Germany to use automated speech analysis for migration applicants
Within two weeks, German authorities plan to use automated software to analyze speech patterns of asylum seekers to verify their claimed place of origin, according to a Deutsche Welle report.
The software is based on similar authentication programs used in the finance and insurance industries to assess speech patterns when confirming identity.
Deutsche Welle, citing the German daily “Die Welt,” said the Federal Office for Migration and Refugees (BAMF) will begin using the automated dialect analysis software with full implementation planned for 2018. The results will be used by migration officials as one factor when considering migrant applications.
Germany has used speech analysis for nearly 20 years on a more limited basis. If uncertainty about an applicant’s stated country of origin arose, recordings of conversation with the migrant would be sent to a linguistics expert for review.
The assessment would include language variations and accents – for example, noting that a French or Arabic speaker demonstrated key dialect markers – or by the specific use of common words for food, clothing or other clues rooted in culture.

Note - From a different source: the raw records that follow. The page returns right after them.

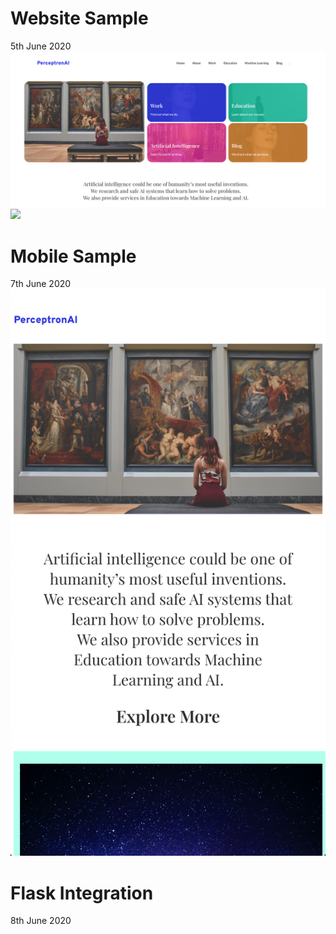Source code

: # Website Sample

5th June 2020
![](Sample.png)
![](features.png)

# Mobile Sample

7th June 2020
![](Mobile.png)

# Flask Integration
8th June 2020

Critics warn of a number of potential problems with both automated software or human linguistic analysis. For example, a subject will commonly alter responses in ways expected by the interviewer, or on the basis of cues they’ve understood about the process.
Both automated systems and humans can be wrong in their assessment, but as linguistics expert Monika Schmid told Deutsche Welle, the humans are “probably better at realizing this.”
In 2016, just a third of the linguistic analyses conducted by BAMF confirmed the stated country of origin.